COU 3: Computing Expected Utilities

Part 1

Here is a slightly different version of the expected utility model you worked with in COU 1. A voter must choose which of two candidates to vote for in an election. One candidate is an incumbent who is running to be re-elected to an office she already occupies. The other is a challenger who is running to unseat the incumbent. In this simplistic election, the voter is the one an only voter. Thus her vote will determine which candidate wins the election and takes office.

The voter doesn’t care which candidate wins the election per-se. Instead, she cares about the traits of the whichever candidate wins. Specifically, she cares whether the winner is corrupt or honest and about the winner’s ideal point.

She is uncertain about whether each candidate is corrupt. Specifically, she think the incumbent is corrupt with probability \frac{5}{9} and honest with probability \frac{4}{9}. She thinks the challenger is corrupt with probability \frac{1}{2} and honest with probability \frac{1}{2}.

The voter has no uncertainty about the ideal points of the two candidates. She knows that the incumbent’s ideal point is 10 and the challenger’s ideal point is 0, like this:

The voters’ utility level from the result of the election depends on whether the winner is corrupt or honest, and the proximity of the winner’s ideal point to her own ideal point, which is 4. Specifically, her utility level from any given outcome is:

\begin{array}{ccc} \underbrace{\begin{Bmatrix} 0 & \text{if the winner of the election is honest} \\ -12 & \text{if the winner of the election is corrupt} \end{Bmatrix}} & + & \underbrace{\begin{Bmatrix} 4-\text{winner's ideal point} & \text{if the winner's ideal point is greater than $4$} \\ \text{winner's ideal point}-4 & \text{if the winner's ideal point is less than or equal to $4$} \end{Bmatrix}} \\ \text{competence term} & & \text{policy term} \\ \end{array}

Here’s a summary of the model:

Available Actions:

  • Vote for the incumbent
  • Vote for the challenger

Possible Outcomes

  • The winner is corrupt and has an ideal point of 0.

[Records from a dataset]
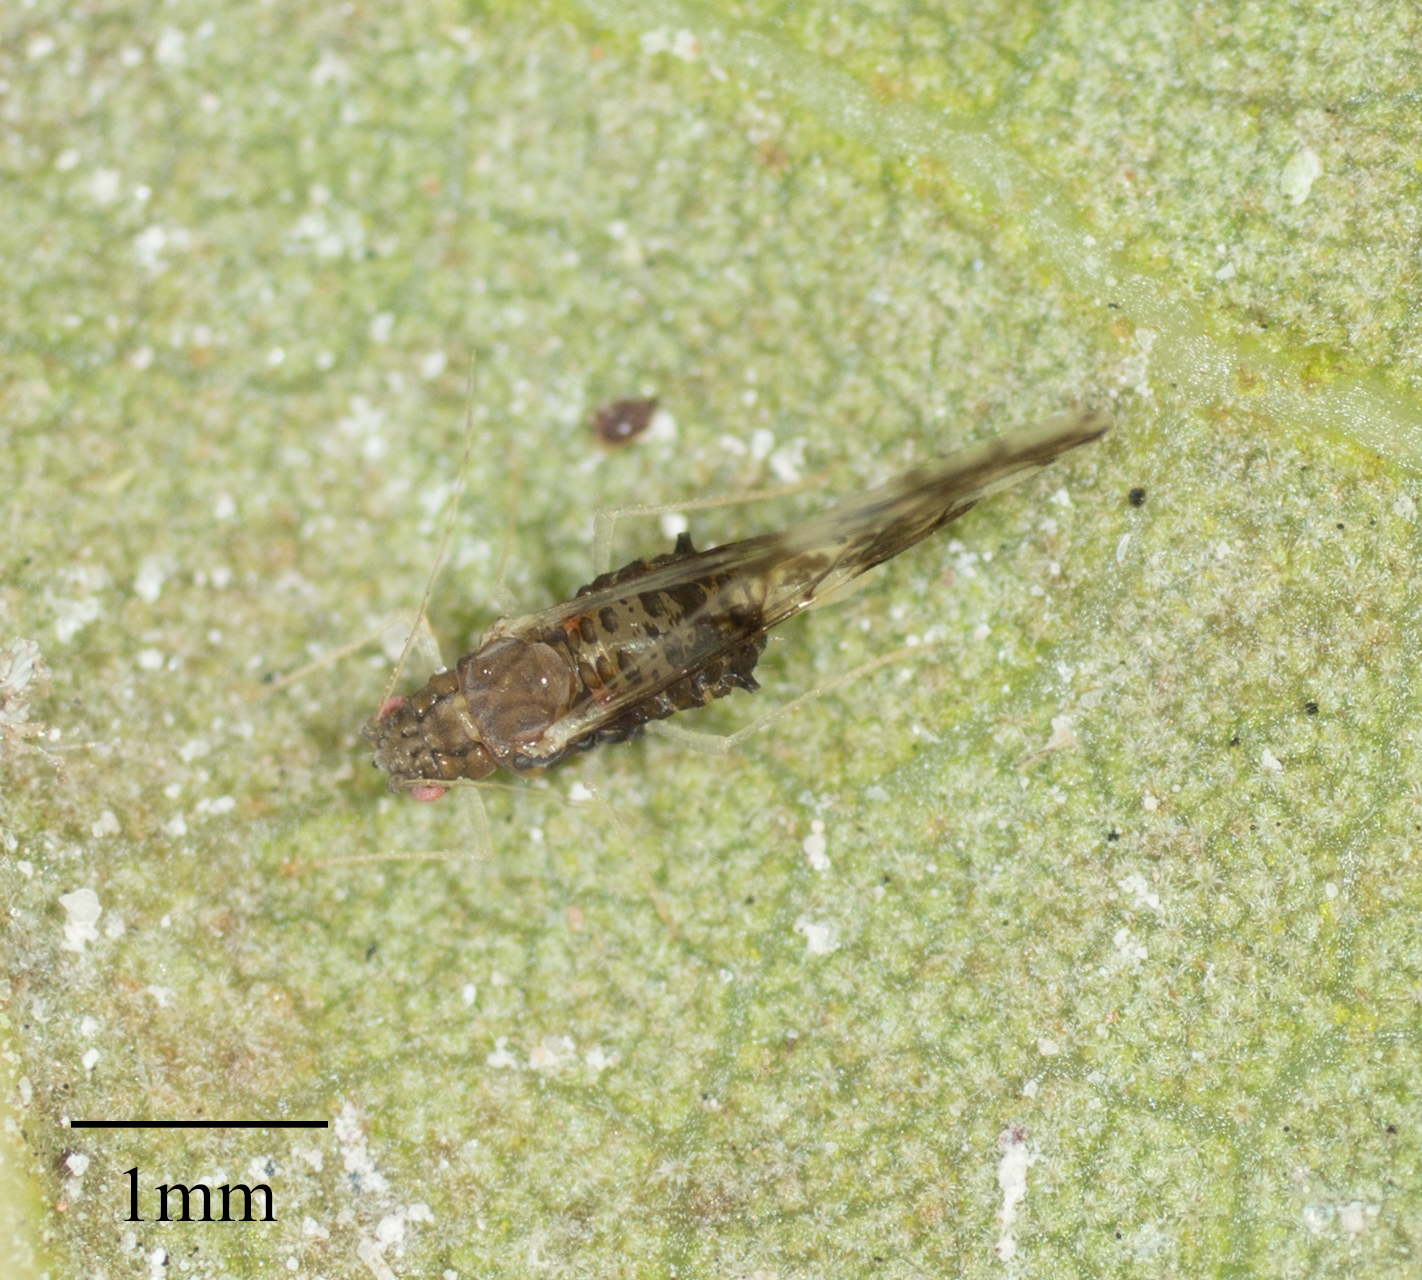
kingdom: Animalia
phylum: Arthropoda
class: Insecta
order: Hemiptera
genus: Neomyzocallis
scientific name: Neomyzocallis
---
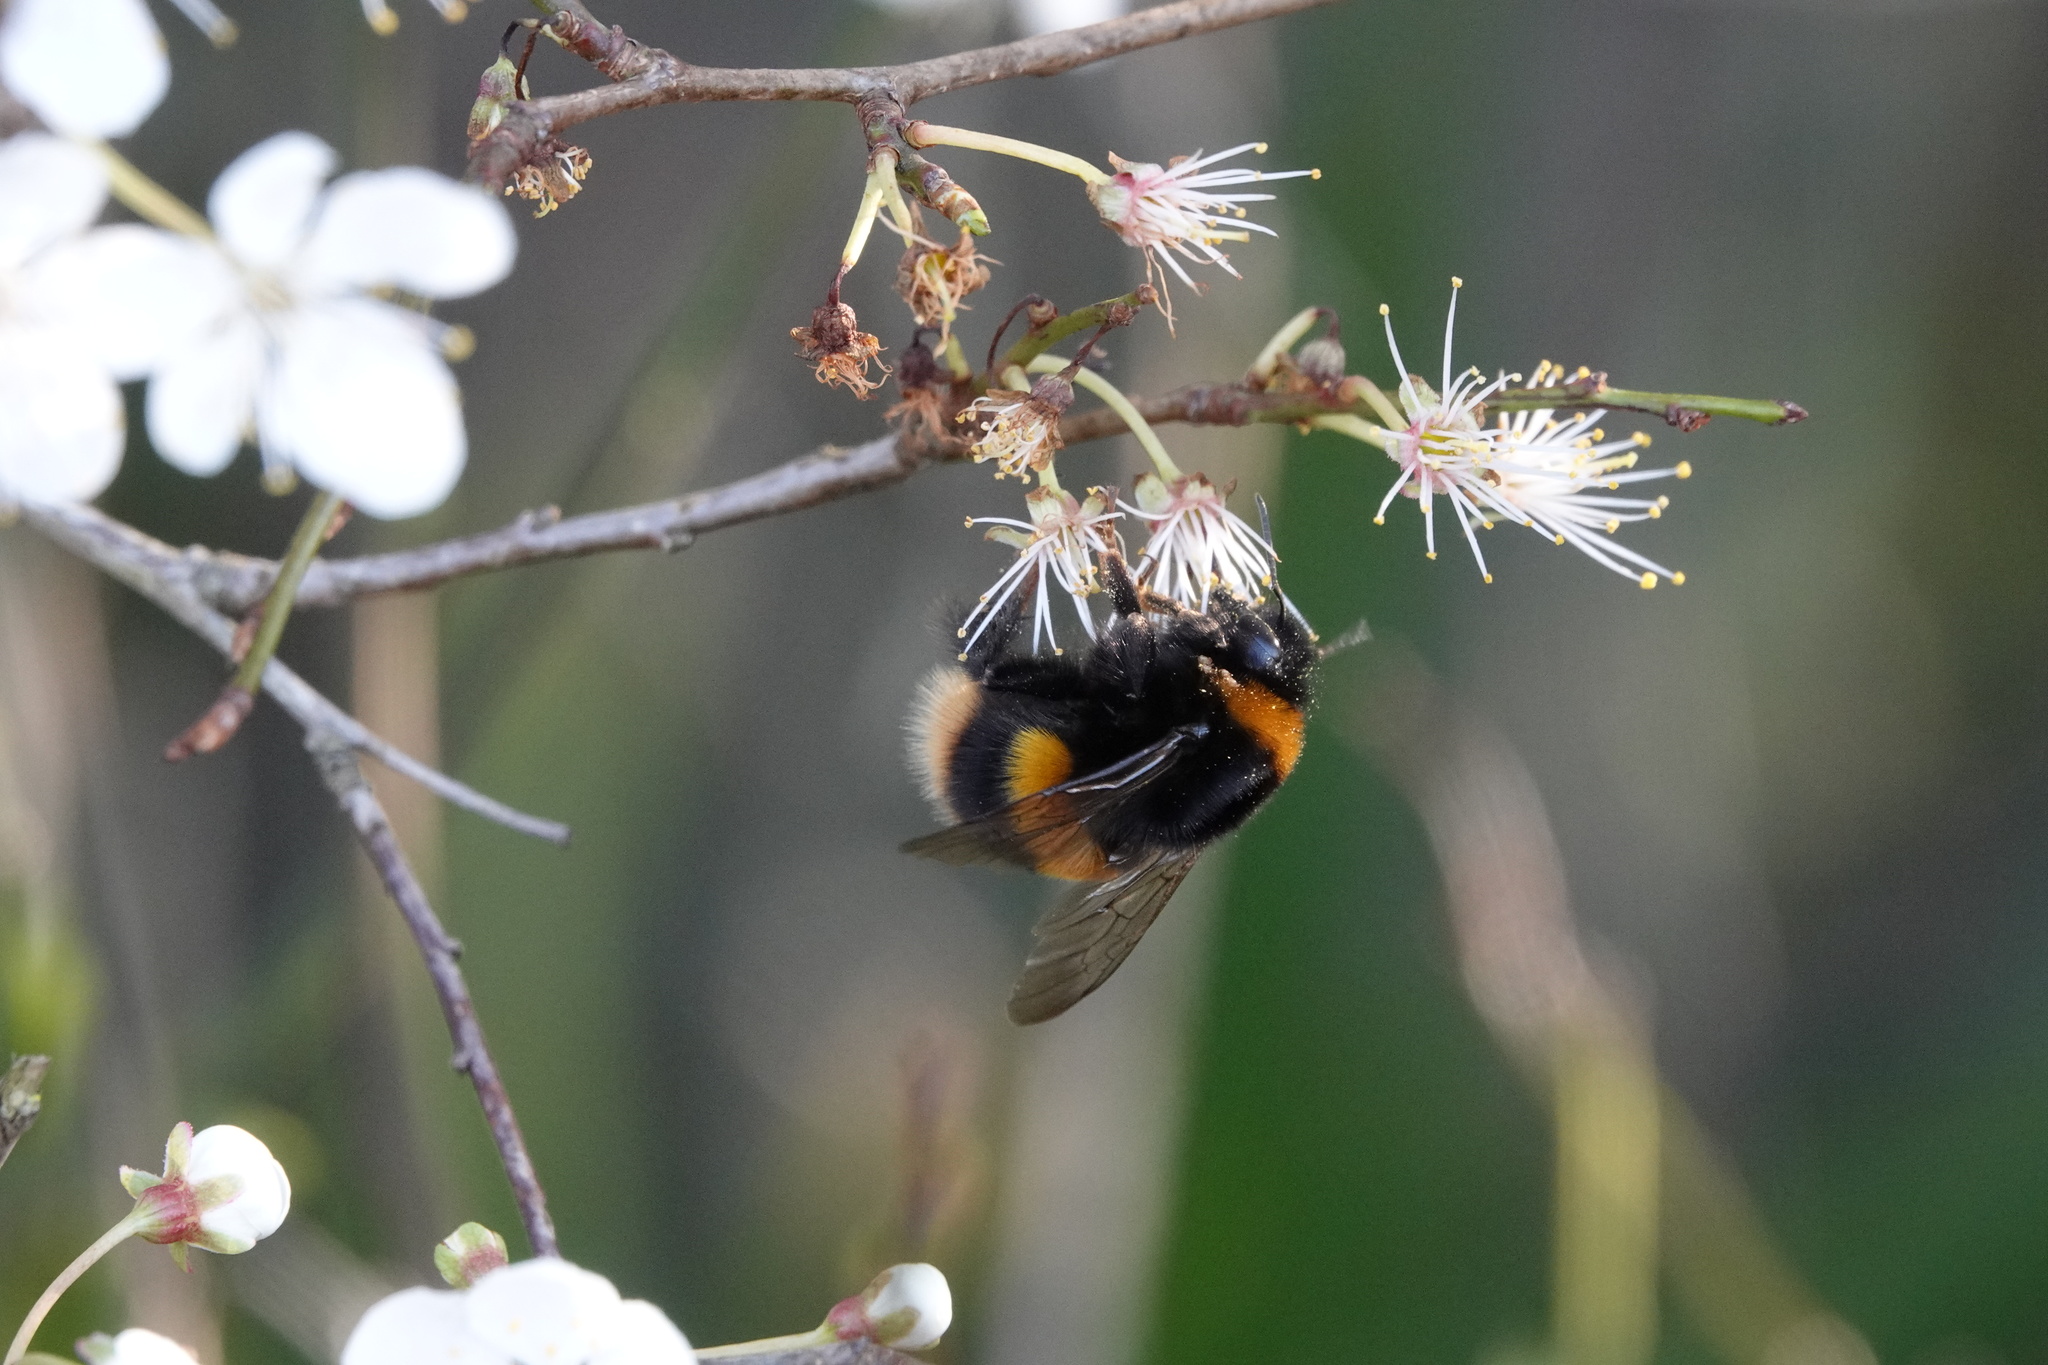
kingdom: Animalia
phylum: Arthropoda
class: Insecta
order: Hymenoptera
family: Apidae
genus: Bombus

• _AIM 1_
Write out the part of the voting exercise that opens with the words containing "The voter doesn’t" and closes with "winner’s ideal point.", word for word.
• _AIM 2_
In the voting exercise, what is the voter's own ideal point?
The data above were taken from a separate source.

• _OUTPUT 1_
The voter doesn’t care which candidate wins the election per-se. Instead, she cares about the traits of the whichever candidate wins. Specifically, she cares whether the winner is corrupt or honest and about the winner’s ideal point.

• _OUTPUT 2_
4